▶ _TEXTAUSZUG_:
%%

Trittau. Ausschuss stimmt für Tragen von Mund-Nasen-Schutz während der Sitzungen. Gemeindevertreter hält sich nicht daran. Das sorgt für Ärger.

Schnell, effizient und sachorientiert: So wollten die Trittauer Politiker ihre Sitzungen in Corona-Zeiten angehen. Doch was sich gerade auf der jüngsten Zusammenkunft des Hauptausschusses abgespielt hat, ist meilenweit von diesem Wunschdenken entfernt und lässt alle Beteiligten fassungslos zurück. Der Streit entzündete sich an der Weigerung des Gemeindevertreters Peter Sierau von der Bürgergemeinschaft Trittau (BGT), während der Sitzung eine Mund-Nasen-Bedeckung anzulegen. Das war der Anlass für eine nervenaufreibende und in Teilen sehr emotional gefärbte Debatte, die letztendlich dazu führte, dass zwei Mitglieder mitten in der Sitzung den Saal verließen.

%%

▶ _GEGEBENE DATEN_:
%%

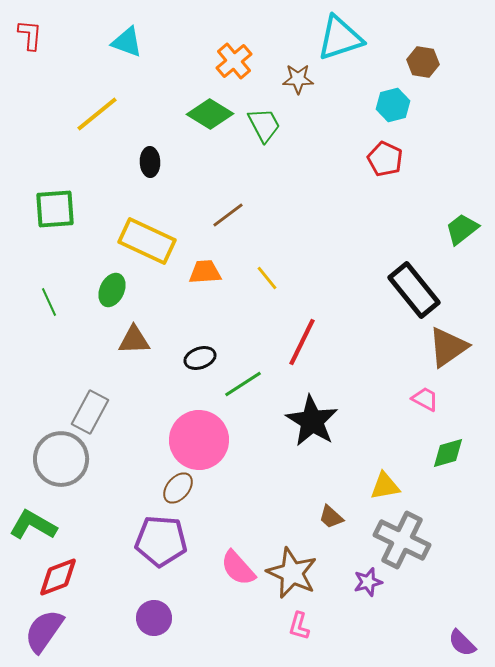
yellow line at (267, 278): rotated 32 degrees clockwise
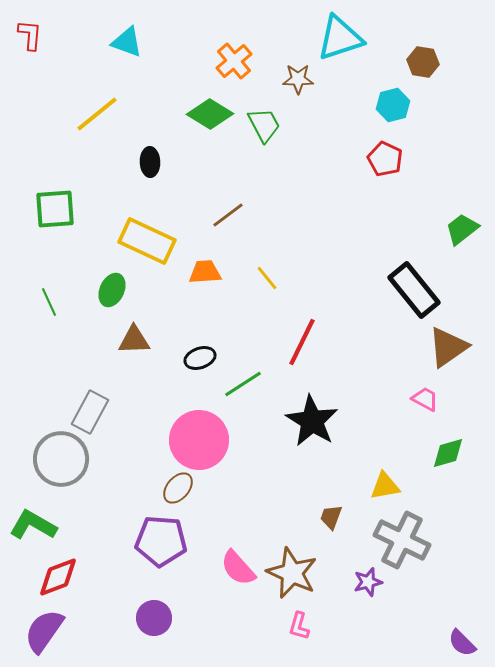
brown trapezoid at (331, 517): rotated 68 degrees clockwise
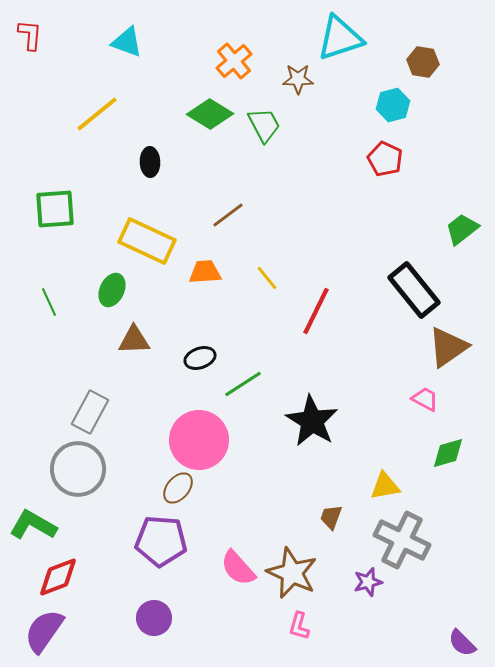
red line at (302, 342): moved 14 px right, 31 px up
gray circle at (61, 459): moved 17 px right, 10 px down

%%

▶ _IHRE AUFGABEN_:
1/ Beantworten Sie anhand des Textes über die Trittauer Ausschusssitzung die folgenden Fragen:
(a) Wofür stimmte der Ausschuss?
(b) Welcher Gruppierung gehört Peter Sierau an?
(c) Wie viele Mitglieder verließen mitten in der Sitzung den Saal?
2/ Übertragen Sie diesen Satz aus dem Text über die Trittauer Ausschusssitzung ins Englische: „Der Streit entzündete sich an der Weigerung des Gemeindevertreters Peter Sierau von der Bürgergemeinschaft Trittau (BGT), während der Sitzung eine Mund-Nasen-Bedeckung anzulegen.“
3/ Setzen Sie den Text über die Trittauer Ausschusssitzung im Anschluss an seinen letzten Satz fort.

▶ _LÖSUNGEN DER AUFGABEN_:
1/
(a) Für das Tragen von Mund-Nasen-Schutz während der Sitzungen.
(b) Der Bürgergemeinschaft Trittau (BGT).
(c) Zwei.

2/ The dispute was sparked by the refusal of municipal councilor Peter Sierau of the Bürgergemeinschaft Trittau (BGT) to put on a mouth-and-nose covering during the meeting.

3/
Der Konflikt zeichnete sich bereits im Vorfeld ab

Dem Treffen vorausgegangen war ein reger E-Mail-Verkehr, der unserer Redaktion vorliegt. Der Ausschussvorsitzende Harald Martens (CDU) hatte die anderen Vertreter schriftlich über die Bitte seiner Fraktionskollegin Sandra Plehn in Kenntnis gesetzt, dass alle Anwesenden die Maske während der Sitzung aufbehalten sollten. Sie wolle außerdem einen Eilantrag einbringen, um bis auf weiteres die Festschreibung einer Maskenpflicht während aller Sitzungen zu erreichen.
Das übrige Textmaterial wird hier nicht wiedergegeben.